The Great Crested Newt is protected by law in Schedule 5 of the Wildlife and Countryside 1981 Act making it illegal to:
- intentionally kill, injure or take a great crested newt
- intentionally or recklessly damage, destroy or obstruct access to any structure or place used for shelter or protection by a great crested newt
- intentionally or recklessly disturb a great crested newt while it is occupying a structure or place which it uses for that purpose
Further enhancing this protection is the EC Directive 92/43/EEC on the Conservation of Natural Habitats and of the Wild Fauna and Flora (the Habitats Directive 1992), Article 12, Regulation 39, which makes it an offence to:
- deliberately capture or kill a great crested newt
- deliberately disturb a great crested newt
- deliberately take or destroy the eggs of a great crested newt
- damage or destroy a breeding site or resting place of a great crested newt.

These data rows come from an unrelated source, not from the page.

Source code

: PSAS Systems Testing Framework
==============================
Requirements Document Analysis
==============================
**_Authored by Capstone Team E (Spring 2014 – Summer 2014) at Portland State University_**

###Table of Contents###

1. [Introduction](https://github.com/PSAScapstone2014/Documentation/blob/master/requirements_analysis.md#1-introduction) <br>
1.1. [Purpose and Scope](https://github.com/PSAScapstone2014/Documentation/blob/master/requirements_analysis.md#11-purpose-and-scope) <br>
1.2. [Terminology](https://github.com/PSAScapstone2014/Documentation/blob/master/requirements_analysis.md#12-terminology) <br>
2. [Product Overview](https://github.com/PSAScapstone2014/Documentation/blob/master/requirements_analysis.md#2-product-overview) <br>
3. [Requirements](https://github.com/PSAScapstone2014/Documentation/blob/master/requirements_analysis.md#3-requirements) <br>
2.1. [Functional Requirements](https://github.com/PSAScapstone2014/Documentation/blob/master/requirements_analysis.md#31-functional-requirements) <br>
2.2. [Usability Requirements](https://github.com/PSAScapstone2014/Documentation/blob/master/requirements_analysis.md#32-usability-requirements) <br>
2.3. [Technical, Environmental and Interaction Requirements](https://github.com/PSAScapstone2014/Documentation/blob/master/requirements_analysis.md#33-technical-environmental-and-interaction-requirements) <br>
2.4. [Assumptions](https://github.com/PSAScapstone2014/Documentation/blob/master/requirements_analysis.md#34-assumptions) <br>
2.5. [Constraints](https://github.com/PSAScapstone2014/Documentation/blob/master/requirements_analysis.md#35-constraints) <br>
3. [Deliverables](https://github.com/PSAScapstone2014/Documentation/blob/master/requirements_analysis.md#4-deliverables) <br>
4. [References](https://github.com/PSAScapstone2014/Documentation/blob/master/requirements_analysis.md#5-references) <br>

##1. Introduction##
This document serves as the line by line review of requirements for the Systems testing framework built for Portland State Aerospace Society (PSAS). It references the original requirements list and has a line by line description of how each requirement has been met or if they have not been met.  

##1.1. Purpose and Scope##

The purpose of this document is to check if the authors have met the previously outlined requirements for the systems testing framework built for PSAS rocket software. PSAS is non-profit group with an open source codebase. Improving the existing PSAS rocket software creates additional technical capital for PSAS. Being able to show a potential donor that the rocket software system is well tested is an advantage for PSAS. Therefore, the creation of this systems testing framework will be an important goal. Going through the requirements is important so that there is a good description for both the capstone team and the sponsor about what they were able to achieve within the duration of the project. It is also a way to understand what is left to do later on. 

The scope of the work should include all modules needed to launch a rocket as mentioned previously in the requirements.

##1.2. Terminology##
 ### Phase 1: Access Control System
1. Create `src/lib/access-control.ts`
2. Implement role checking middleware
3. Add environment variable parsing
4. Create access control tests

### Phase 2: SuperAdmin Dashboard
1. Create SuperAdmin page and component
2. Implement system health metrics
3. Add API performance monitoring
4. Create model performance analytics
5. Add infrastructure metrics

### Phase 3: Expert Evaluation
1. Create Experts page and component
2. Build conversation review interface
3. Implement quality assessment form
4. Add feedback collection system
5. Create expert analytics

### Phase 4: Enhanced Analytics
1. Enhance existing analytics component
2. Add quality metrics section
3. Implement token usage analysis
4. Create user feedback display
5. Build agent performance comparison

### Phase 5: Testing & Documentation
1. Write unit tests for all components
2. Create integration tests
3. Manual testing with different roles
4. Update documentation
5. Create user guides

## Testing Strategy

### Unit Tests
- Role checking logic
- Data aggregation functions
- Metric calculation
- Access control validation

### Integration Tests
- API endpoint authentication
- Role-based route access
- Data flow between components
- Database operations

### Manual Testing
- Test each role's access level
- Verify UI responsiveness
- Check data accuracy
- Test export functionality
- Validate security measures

GCN (as they tend to be called in the ecology world) are the largest of the UK newts, with adult males growing to around 110mm and females up to 170mm. They are easily distinguished from the Smooth and Palmate Newts not only by their size, but also by their darker colouring, warty skin texture, and the distinctive jagged crest on the male from which they obtained their name.

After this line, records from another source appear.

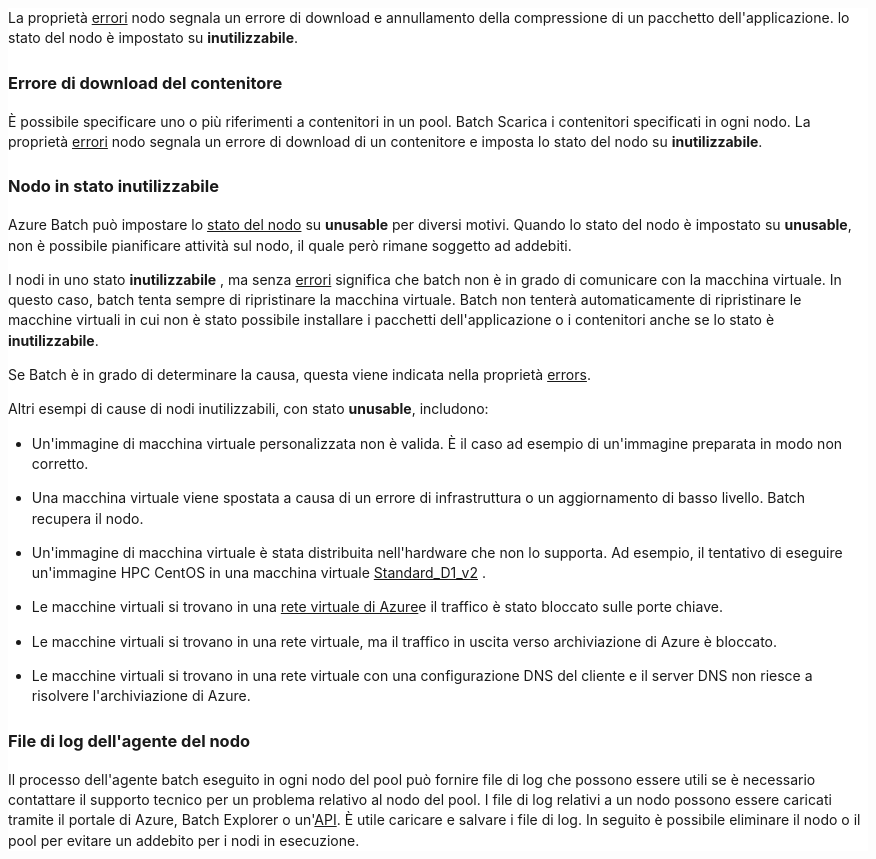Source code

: La proprietà [errori](https://docs.microsoft.com/rest/api/batchservice/computenode/get#computenodeerror) nodo segnala un errore di download e annullamento della compressione di un pacchetto dell'applicazione. lo stato del nodo è impostato su **inutilizzabile**.

### <a name="container-download-failure"></a>Errore di download del contenitore

È possibile specificare uno o più riferimenti a contenitori in un pool. Batch Scarica i contenitori specificati in ogni nodo. La proprietà [errori](https://docs.microsoft.com/rest/api/batchservice/computenode/get#computenodeerror) nodo segnala un errore di download di un contenitore e imposta lo stato del nodo su **inutilizzabile**.

### <a name="node-in-unusable-state"></a>Nodo in stato inutilizzabile

Azure Batch può impostare lo [stato del nodo](https://docs.microsoft.com/rest/api/batchservice/computenode/get#computenodestate) su **unusable** per diversi motivi. Quando lo stato del nodo è impostato su **unusable**, non è possibile pianificare attività sul nodo, il quale però rimane soggetto ad addebiti.

I nodi in uno stato **inutilizzabile** , ma senza [errori](https://docs.microsoft.com/rest/api/batchservice/computenode/get#computenodeerror) significa che batch non è in grado di comunicare con la macchina virtuale. In questo caso, batch tenta sempre di ripristinare la macchina virtuale. Batch non tenterà automaticamente di ripristinare le macchine virtuali in cui non è stato possibile installare i pacchetti dell'applicazione o i contenitori anche se lo stato è **inutilizzabile**.

Se Batch è in grado di determinare la causa, questa viene indicata nella proprietà [errors](https://docs.microsoft.com/rest/api/batchservice/computenode/get#computenodeerror).

Altri esempi di cause di nodi inutilizzabili, con stato **unusable**, includono:

- Un'immagine di macchina virtuale personalizzata non è valida. È il caso ad esempio di un'immagine preparata in modo non corretto.

- Una macchina virtuale viene spostata a causa di un errore di infrastruttura o un aggiornamento di basso livello. Batch recupera il nodo.

- Un'immagine di macchina virtuale è stata distribuita nell'hardware che non lo supporta. Ad esempio, il tentativo di eseguire un'immagine HPC CentOS in una macchina virtuale [Standard_D1_v2](../virtual-machines/dv2-dsv2-series.md) .

- Le macchine virtuali si trovano in una [rete virtuale di Azure](batch-virtual-network.md)e il traffico è stato bloccato sulle porte chiave.

- Le macchine virtuali si trovano in una rete virtuale, ma il traffico in uscita verso archiviazione di Azure è bloccato.

- Le macchine virtuali si trovano in una rete virtuale con una configurazione DNS del cliente e il server DNS non riesce a risolvere l'archiviazione di Azure.

### <a name="node-agent-log-files"></a>File di log dell'agente del nodo

Il processo dell'agente batch eseguito in ogni nodo del pool può fornire file di log che possono essere utili se è necessario contattare il supporto tecnico per un problema relativo al nodo del pool. I file di log relativi a un nodo possono essere caricati tramite il portale di Azure, Batch Explorer o un'[API](https://docs.microsoft.com/rest/api/batchservice/computenode/uploadbatchservicelogs). È utile caricare e salvare i file di log. In seguito è possibile eliminare il nodo o il pool per evitare un addebito per i nodi in esecuzione.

A cold blooded amphibian, they hibernate as soon as the weather gets cold in Oct or November, hiding out in dense undergrowth under rocks and debris or in mammal burrows. The hibernation will last until there is sufficient external warmth for their bodies to get to operational temperature.
As soon as they are fully mobile, they will move from their hibernating habitat to a nearby pond, and likely one that they have been faithful to throughout their lifespan of up to 15 years. Here they will breed, with the female laying her eggs on water plants, carefully wrapping each egg in a leaf. Predation of eggs by fish is common, and therefore ponds where there are no fish are key Great Crested Newt breeding features.
Surveying for Newts is carried out both on land and in water, but the timing and methodology of these surveys is covered by extensive guidance by government organisations such as Natural England, and charities such as Froglife
The best time for surveying newt ponds is in the hours of darkness when the newts will more likely be at or near the surface. It is necessary to us a high powered torch with a long output time, such as the Cluson CB2 L2 or Clubman CB2 which are preferred choices for many ecologists. It is also possible to deploy new traps, usually in the form of newt bottles. These are simply a 2Litre PET soft drinks carton, with the top cut off and inverted. Holes are made in the bottle and a bamboo cane passed through in such a way that an air pocket is retained in the bottle. Newts enter the trap through the inverted top, and cannot find their way back out again. Trapping GCN is not permissible unless you have a licence and even then, only between March and June. In addition to bottle trapping, netting using specially designed dipping nets is also carried out.
Trapping GCN on land is done using pitfall bucket traps which are usually dug in to the ground adjacent to a newt fence. Or by hand searches through rock piles, under debris, or by using artificial refugia such as metal profile sheets, carpet tiles or squares of roofing felt.